Thanks--I was looking at the Toro PowerMax HD line, but my hesitation is that they don't make a tracked model. That's not a deal-breaker, but I am leaning towards tracks if possible (and open to your thoughts on that). I'm also really curious about the Toros not having shear pins--does that wind up resulting in more expensive repairs, instead?


----------



## detdrbuzzard

of the machines you mention I would get the sho28 and possably an impeller kit


----------



## YSHSfan

Again IMHO your best option for a new snowblower at $2500 would be to chase a leftover Honda HS1332TA. I've seen them for 2500-2600 with 3 year warranty at a few dealers here in New England. Search ads close to your area.


----------



## skdbear

hsblowersfan said:


> Again IMHO your best option for a new snowblower at $2500 would be to chase a leftover Honda HS1332TA. I've seen them for 2500-2600 with 3 year warranty at a few dealers here in New England. Search ads close to your area.

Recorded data
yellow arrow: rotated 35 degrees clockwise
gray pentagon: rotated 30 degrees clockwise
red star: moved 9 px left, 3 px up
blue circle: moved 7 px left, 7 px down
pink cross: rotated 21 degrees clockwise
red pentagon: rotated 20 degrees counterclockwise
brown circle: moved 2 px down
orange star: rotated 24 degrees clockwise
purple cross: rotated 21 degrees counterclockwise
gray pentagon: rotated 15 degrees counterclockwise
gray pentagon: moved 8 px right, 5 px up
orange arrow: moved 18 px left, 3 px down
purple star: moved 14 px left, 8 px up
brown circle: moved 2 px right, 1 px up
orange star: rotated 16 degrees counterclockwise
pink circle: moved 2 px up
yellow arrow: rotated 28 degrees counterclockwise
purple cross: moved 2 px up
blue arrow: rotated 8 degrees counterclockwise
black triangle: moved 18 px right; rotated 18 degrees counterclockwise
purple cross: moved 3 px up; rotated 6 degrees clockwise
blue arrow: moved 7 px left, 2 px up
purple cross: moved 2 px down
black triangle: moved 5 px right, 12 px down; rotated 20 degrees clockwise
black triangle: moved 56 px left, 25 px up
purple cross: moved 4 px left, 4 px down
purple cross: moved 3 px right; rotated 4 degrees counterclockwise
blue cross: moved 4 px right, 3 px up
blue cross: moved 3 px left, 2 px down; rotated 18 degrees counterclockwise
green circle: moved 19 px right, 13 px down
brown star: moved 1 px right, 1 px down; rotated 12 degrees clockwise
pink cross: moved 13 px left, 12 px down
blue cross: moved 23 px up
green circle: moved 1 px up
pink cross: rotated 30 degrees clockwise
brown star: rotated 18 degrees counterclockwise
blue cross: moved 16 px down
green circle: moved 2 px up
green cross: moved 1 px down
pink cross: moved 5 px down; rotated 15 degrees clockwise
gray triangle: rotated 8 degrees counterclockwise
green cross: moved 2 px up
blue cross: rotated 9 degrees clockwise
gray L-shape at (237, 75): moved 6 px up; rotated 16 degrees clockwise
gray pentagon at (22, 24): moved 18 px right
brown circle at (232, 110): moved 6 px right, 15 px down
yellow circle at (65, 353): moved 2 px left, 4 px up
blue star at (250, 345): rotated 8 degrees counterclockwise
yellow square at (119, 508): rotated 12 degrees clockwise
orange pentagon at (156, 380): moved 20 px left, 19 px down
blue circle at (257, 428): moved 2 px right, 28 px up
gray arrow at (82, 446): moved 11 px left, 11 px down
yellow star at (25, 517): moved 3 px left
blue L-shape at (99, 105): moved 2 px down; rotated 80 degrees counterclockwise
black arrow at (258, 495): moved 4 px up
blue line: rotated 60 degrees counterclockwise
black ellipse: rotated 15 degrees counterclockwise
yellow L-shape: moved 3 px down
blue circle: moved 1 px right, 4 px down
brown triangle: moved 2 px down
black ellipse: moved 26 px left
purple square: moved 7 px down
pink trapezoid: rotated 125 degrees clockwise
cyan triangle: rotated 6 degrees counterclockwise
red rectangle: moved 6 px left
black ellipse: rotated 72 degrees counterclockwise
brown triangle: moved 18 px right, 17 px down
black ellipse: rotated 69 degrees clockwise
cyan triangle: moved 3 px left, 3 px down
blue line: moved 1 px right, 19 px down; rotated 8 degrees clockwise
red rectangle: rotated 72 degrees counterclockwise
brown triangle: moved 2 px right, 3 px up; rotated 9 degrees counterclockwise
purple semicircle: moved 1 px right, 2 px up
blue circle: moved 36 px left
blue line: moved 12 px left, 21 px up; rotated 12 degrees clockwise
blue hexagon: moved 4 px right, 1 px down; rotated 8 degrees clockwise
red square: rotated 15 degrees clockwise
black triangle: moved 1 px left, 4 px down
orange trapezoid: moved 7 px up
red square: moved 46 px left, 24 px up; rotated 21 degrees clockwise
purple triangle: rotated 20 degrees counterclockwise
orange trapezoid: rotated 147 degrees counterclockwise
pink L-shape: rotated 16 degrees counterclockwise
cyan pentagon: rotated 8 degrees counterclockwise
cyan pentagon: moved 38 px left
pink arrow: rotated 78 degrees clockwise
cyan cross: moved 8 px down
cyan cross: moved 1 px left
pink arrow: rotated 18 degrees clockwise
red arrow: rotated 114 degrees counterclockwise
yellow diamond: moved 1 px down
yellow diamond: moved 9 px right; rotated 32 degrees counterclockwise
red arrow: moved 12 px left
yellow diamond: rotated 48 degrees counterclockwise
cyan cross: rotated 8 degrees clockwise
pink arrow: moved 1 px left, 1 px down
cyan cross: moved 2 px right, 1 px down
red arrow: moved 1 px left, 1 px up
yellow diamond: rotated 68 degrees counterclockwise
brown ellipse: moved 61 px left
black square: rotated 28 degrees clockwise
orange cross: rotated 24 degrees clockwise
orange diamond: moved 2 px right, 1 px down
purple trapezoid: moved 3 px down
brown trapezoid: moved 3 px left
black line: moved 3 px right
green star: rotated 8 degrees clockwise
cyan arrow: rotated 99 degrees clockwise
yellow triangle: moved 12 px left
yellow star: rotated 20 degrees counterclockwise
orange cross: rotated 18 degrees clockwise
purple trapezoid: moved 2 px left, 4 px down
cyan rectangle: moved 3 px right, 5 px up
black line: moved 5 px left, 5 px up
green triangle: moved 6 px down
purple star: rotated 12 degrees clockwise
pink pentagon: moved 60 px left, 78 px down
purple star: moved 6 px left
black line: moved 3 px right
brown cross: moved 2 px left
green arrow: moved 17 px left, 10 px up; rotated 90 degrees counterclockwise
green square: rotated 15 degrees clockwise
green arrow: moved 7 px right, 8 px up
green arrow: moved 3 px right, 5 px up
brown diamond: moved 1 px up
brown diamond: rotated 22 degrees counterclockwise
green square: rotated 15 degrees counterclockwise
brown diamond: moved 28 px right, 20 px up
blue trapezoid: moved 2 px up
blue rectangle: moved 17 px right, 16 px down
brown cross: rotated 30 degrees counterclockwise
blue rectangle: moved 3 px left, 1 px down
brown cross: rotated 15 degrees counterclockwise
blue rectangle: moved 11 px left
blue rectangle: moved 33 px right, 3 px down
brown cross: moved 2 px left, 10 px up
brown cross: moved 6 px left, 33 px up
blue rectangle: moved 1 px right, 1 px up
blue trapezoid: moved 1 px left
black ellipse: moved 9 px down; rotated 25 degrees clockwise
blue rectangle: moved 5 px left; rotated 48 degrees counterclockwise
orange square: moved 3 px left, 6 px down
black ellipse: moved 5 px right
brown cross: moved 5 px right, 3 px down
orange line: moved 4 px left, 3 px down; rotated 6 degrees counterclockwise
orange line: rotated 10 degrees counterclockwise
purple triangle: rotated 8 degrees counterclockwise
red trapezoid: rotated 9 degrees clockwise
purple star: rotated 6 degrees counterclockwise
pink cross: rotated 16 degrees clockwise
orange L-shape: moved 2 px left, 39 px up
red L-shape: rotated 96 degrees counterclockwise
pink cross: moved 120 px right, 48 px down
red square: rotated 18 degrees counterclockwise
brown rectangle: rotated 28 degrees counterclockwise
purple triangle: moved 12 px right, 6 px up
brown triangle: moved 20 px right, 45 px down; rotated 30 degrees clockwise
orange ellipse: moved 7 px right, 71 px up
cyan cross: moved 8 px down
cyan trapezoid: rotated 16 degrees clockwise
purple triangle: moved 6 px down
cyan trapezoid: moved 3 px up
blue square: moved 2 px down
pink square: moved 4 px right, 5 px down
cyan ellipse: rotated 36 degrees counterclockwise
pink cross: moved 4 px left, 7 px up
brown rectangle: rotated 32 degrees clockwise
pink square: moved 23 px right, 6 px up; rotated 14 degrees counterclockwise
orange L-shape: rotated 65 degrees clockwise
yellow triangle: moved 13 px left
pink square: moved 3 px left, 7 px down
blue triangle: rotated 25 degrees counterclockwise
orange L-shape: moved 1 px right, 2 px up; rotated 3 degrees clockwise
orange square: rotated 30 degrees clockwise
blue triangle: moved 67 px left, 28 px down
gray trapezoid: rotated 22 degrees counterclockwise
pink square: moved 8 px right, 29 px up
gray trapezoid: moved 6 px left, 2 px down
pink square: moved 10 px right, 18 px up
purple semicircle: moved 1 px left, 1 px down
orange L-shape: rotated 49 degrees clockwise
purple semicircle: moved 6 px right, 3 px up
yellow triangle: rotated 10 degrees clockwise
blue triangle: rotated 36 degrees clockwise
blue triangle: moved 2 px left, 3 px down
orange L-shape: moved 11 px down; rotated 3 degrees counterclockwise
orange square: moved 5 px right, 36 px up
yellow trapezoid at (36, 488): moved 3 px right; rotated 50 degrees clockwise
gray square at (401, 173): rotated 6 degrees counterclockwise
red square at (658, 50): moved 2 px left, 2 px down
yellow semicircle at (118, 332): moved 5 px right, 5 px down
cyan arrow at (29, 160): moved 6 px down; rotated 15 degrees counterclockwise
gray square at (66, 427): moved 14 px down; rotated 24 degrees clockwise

- **AIM 1**: According to the snowblower forum thread, for what price has YSHSfan seen leftover Honda HS1332TA units offered at some New England dealers?
- **AIM 2**: Extract from the snowblower forum thread the passage starting at "Thanks--I was looking" and ending at "expensive repairs, instead?", copied word for word.

- **EXERCISE ANSWER 1**: For $2500 to $2600, with a 3-year warranty.

- **EXERCISE ANSWER 2**:
Thanks--I was looking at the Toro PowerMax HD line, but my hesitation is that they don't make a tracked model. That's not a deal-breaker, but I am leaning towards tracks if possible (and open to your thoughts on that). I'm also really curious about the Toros not having shear pins--does that wind up resulting in more expensive repairs, instead?